Working memory. Long-running structured state validated by a schema. Name, preferences, current focus, recent decisions. The supervisor reads it on every turn. Specialists update it as they learn things. The result is an assistant that actually remembers you across conversations and across agents.

RAG retrievers. When the notes specialist gets a question, it pulls the most relevant notes by similarity and injects them as context before responding. No vector database needed; Postgres with pgvector is fine.

What this opens up

Once the architecture clicks, a lot of things you thought were separate apps stop being separate apps.

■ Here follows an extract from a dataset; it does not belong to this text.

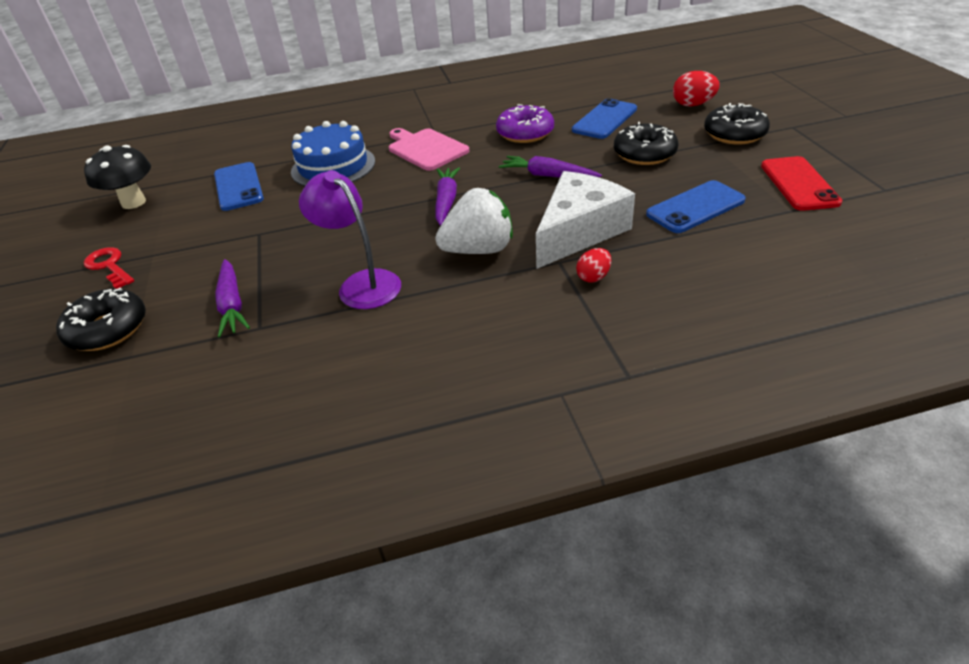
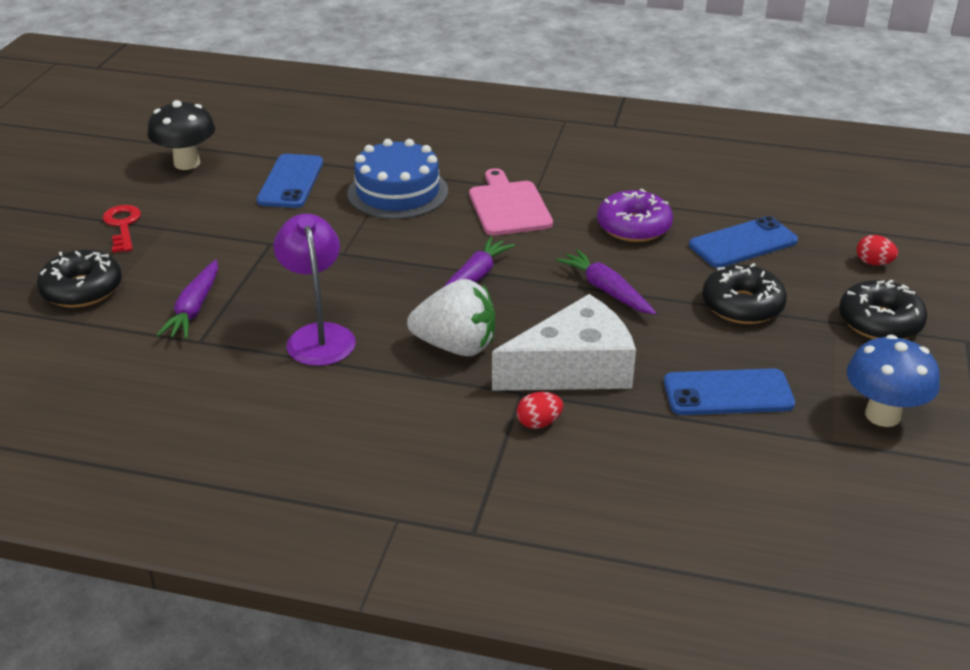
camera: 25 degrees right, 5 degrees down
red egg [673,71,720,107] -> red egg [856,235,898,265], size x0.65
red phone [761,156,843,211] -> blue mushroom [847,335,940,427]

Habit tracker, journal, and budget become the same app. They are all just specialists writing to one memory. The weekly review becomes trivial because the data is already in one place.
Email composition becomes contextual. The drafter pulls the last three interactions with the recipient before writing a single line. You stop writing cold emails to people you actually know.
Calendar invites become smart. When you say "schedule something with Sam next week," the calendar specialist asks the relationship manager which Sam, looks at recent interactions, and proposes a time that matches your patterns.
Public surfaces fall out for free. A published event page at /e/<slug>, a sharable note, a printable weekly review. None of those are agent features. They are just data the agent already manages.

The point is not the chat interface. The chat interface is a side effect. The product is the shared memory and the typed actions that read and write it. Once that is in place, every new specialist is a small file and every new surface is a small route.

The mindset shift

Before this, I built apps where a chat box was bolted on at the end. Now I build apps where every feature is a tool, every tool is callable by a human or an agent, and the chat is just one of several ways in.

That is a different way to think about software, and once you see it you cannot unsee it. The most interesting AI app is the one your old app could already have been if you had drawn the boundaries differently.